An artist who influenced everyone from Jeff Buckley and Rufus Wainwright to Erykah Badu and Mary J. Blige, Simone's indelible musical impact continues today. Rihanna sang a few verses of the High Priestess of Soul's "Do What You Gotta Do" on Kanye West's 2016 album, The Life Of Pablo. Other West songs that sample Simone include "Blood On The Leaves" (from 2013's Yeezus) and his collaboration with Jay Z, "New Day" (from 2011's Watch The Throne).
Released in 1967, the Velvet Underground's debut, The Velvet Underground & Nico, ranks No. 13 on Rolling Stone's list of the 500 greatest albums of all time. "European Son," the last song on the album, was dedicated to Delmore Schwartz, the American poet who mentored the late Lou Reed while he was a student at Syracuse University.
A true architect of the Philadelphia sound, Bell produced soulful hits such as the Stylistics' "Stop, Look, Listen (To Your Heart)," the Spinners' "Could It Be I'm Falling In Love" and the Delfonics' "La-La Means I Love You." At the 17th GRAMMY Awards in 1975, the Jamaican-born producer became the first person to win the GRAMMY for Producer Of The Year, Non-Classical, topping Stevie Wonder, Billy Sherrill, Lenny Waronker, and fellow Trustees Award recipient Rick Hall.
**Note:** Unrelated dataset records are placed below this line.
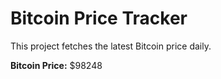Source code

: # Bitcoin Price Tracker

This project fetches the latest Bitcoin price daily.

**Bitcoin Price:** $98248
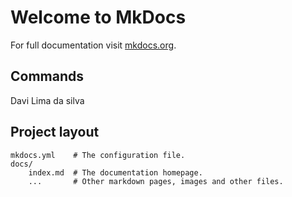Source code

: # Welcome to MkDocs

For full documentation visit [mkdocs.org](https://www.mkdocs.org).

## Commands

Davi Lima da silva

## Project layout

    mkdocs.yml    # The configuration file.
    docs/
        index.md  # The documentation homepage.
        ...       # Other markdown pages, images and other files.
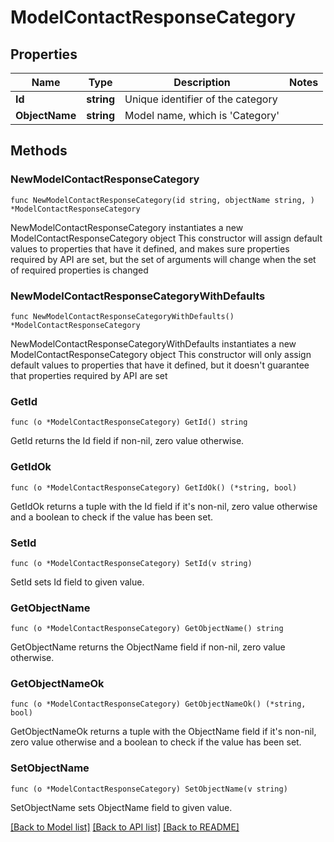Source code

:# ModelContactResponseCategory

## Properties

Name | Type | Description | Notes
------------ | ------------- | ------------- | -------------
**Id** | **string** | Unique identifier of the category | 
**ObjectName** | **string** | Model name, which is &#39;Category&#39; | 

## Methods

### NewModelContactResponseCategory

`func NewModelContactResponseCategory(id string, objectName string, ) *ModelContactResponseCategory`

NewModelContactResponseCategory instantiates a new ModelContactResponseCategory object
This constructor will assign default values to properties that have it defined,
and makes sure properties required by API are set, but the set of arguments
will change when the set of required properties is changed

### NewModelContactResponseCategoryWithDefaults

`func NewModelContactResponseCategoryWithDefaults() *ModelContactResponseCategory`

NewModelContactResponseCategoryWithDefaults instantiates a new ModelContactResponseCategory object
This constructor will only assign default values to properties that have it defined,
but it doesn't guarantee that properties required by API are set

### GetId

`func (o *ModelContactResponseCategory) GetId() string`

GetId returns the Id field if non-nil, zero value otherwise.

### GetIdOk

`func (o *ModelContactResponseCategory) GetIdOk() (*string, bool)`

GetIdOk returns a tuple with the Id field if it's non-nil, zero value otherwise
and a boolean to check if the value has been set.

### SetId

`func (o *ModelContactResponseCategory) SetId(v string)`

SetId sets Id field to given value.


### GetObjectName

`func (o *ModelContactResponseCategory) GetObjectName() string`

GetObjectName returns the ObjectName field if non-nil, zero value otherwise.

### GetObjectNameOk

`func (o *ModelContactResponseCategory) GetObjectNameOk() (*string, bool)`

GetObjectNameOk returns a tuple with the ObjectName field if it's non-nil, zero value otherwise
and a boolean to check if the value has been set.

### SetObjectName

`func (o *ModelContactResponseCategory) SetObjectName(v string)`

SetObjectName sets ObjectName field to given value.



[[Back to Model list]](../README.md#documentation-for-models) [[Back to API list]](../README.md#documentation-for-api-endpoints) [[Back to README]](../README.md)


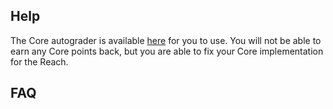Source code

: ## Help
The Core autograder is available [here](https://vienna.eecs.umich.edu/ag/Connect4/) for you to use. You will not be able to earn any Core points back, but you are able to fix your Core implementation for the Reach.

## FAQ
The esteemed Warner Bros. executive, who signed the likes of Duke Ellington, Frank Sinatra, Prince, and the Red Hot Chili Peppers during his storied career, is a big supporter of two of Los Angeles' renowned universities. Ostin serves on the board of counselors for the USC Thornton School of Music. He also donated $10 million to UCLA for a state-of-the-art campus music facility to be christened as the Evelyn and Mo Ostin Music Center.
Ralph S. Peer
Known for his seminal work engineering and producing field recordings and discovering musical talent in the South, in January 1928 Peer established the Southern Music Publishing Company, which became the foundation for Peer Music. Among his numerous accomplishments, Peer is credited as discovering fellow Special Merit Awards recipient Jimmie Rodgers. He managed Rodgers' career until the country singer/songwriter's death in 1933.
Alan Dower Blumlein
A prolific inventor who filed more than 120 patents during his lifetime, including the famous stereo microphone technique that bears his name, Blumlein is enshrined at the vaunted Abbey Road Studios, home to the Beatles, among other acts, in recognition of his standing as a pioneer of stereo technology.